New for this season and under the A. Potts umbrella are a series of bodycon pieces. The designer mentioned that he’s been having “a bit of a tough time with unisex,” which is a recurring theme for brands seeking to offer genderless assortments. Traditional retailers don’t particularly know how to buy and merchandise these assortments so they’re successfully exposed to all customers, so they often feel the need to fall back on requesting binary gender-specific items from their designers. Such is the case for Potts, who said that his buyers requested womenswear pieces in traditional sizing, which he will add to his wholesale assortment moving forward while keeping his direct-to-consumer offering true to his genderless vision. As Potts continues to expand his vision into this space, it’ll serve him well to keep in mind the details that keep his usual assortment differentiated.
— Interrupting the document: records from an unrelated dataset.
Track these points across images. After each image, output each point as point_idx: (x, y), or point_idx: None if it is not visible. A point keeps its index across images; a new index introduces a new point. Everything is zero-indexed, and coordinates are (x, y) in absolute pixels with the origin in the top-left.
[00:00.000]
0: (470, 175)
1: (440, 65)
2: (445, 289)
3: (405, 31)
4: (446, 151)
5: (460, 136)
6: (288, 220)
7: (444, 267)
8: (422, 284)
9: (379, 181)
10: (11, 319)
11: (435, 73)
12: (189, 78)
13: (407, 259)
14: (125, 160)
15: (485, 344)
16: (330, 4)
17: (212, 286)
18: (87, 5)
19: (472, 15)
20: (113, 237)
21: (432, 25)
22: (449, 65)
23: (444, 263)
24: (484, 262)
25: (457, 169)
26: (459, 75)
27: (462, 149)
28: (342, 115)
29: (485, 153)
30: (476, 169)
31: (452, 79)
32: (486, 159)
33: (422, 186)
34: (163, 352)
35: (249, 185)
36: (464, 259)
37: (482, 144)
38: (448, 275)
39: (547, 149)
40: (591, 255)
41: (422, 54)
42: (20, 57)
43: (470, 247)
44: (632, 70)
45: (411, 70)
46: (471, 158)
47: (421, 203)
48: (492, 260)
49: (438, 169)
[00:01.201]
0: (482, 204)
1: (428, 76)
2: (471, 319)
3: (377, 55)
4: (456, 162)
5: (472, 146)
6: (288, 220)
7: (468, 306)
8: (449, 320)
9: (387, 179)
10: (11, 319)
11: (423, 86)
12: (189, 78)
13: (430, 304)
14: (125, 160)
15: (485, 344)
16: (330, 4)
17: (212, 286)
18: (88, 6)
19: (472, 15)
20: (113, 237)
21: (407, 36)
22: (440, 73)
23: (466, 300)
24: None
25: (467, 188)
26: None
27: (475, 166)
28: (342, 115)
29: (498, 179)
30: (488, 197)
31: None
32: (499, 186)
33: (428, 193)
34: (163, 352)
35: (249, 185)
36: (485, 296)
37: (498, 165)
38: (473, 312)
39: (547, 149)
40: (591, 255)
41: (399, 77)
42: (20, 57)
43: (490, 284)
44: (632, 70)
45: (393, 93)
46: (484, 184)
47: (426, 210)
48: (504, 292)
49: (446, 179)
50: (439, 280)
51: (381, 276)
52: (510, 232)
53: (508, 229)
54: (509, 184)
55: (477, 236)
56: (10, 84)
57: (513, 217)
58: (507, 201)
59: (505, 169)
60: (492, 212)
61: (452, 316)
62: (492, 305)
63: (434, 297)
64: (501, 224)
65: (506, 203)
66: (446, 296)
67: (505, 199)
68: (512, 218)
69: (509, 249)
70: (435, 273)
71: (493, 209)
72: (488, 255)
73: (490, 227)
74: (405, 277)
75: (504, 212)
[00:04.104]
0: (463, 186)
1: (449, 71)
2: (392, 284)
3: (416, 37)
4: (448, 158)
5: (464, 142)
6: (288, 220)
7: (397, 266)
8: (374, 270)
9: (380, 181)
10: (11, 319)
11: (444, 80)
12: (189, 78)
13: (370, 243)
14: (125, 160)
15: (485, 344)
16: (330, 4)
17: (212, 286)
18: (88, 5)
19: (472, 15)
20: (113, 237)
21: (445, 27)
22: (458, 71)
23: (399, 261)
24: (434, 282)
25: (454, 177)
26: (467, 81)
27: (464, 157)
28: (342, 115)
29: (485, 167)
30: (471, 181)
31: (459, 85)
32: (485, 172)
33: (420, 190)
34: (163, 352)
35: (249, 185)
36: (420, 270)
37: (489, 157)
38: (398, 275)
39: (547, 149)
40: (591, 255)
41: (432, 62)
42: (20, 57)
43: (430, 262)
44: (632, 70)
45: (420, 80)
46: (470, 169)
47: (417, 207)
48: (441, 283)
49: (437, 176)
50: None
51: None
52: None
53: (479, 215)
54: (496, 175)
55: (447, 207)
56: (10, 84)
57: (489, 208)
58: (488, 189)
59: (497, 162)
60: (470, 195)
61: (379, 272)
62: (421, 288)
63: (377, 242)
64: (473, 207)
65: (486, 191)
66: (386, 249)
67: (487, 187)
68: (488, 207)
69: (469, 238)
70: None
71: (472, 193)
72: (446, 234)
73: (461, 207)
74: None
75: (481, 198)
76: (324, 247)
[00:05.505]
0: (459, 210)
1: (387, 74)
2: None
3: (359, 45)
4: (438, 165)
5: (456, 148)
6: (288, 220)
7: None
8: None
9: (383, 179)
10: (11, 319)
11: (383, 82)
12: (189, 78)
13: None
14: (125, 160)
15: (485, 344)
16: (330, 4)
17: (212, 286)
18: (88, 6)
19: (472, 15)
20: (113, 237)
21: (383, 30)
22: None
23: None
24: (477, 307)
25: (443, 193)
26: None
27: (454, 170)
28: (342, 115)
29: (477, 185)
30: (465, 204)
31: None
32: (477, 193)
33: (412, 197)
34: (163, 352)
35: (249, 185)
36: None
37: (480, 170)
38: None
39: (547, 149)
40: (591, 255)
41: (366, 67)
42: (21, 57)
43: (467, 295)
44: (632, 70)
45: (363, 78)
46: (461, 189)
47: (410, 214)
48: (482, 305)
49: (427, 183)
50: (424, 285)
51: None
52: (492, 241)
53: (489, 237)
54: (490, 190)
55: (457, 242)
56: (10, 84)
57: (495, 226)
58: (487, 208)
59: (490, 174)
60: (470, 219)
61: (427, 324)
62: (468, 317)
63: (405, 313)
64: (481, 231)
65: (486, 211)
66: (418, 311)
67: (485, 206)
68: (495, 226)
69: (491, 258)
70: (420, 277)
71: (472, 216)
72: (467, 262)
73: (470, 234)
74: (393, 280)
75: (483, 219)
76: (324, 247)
“There are people who love it [his unisex vision] and live it,” he said. People like him, in fact. After all, he added, his vision “is not about a gender, but about a shape that works on your body; something that inspires you and makes you feel like who you are. I just want people to have these tools to be themselves.” Potts is an industry veteran, and he’s worked for enough brands and been “shoved in a box” before, so this time around he’s not letting anyone bend his arm. “I’m at a point in my life where I’m just like, ‘Fuck that,’” he said. “If you try to play the game and be what people want you to be, they’ll kick you to the curb.” Amen to that.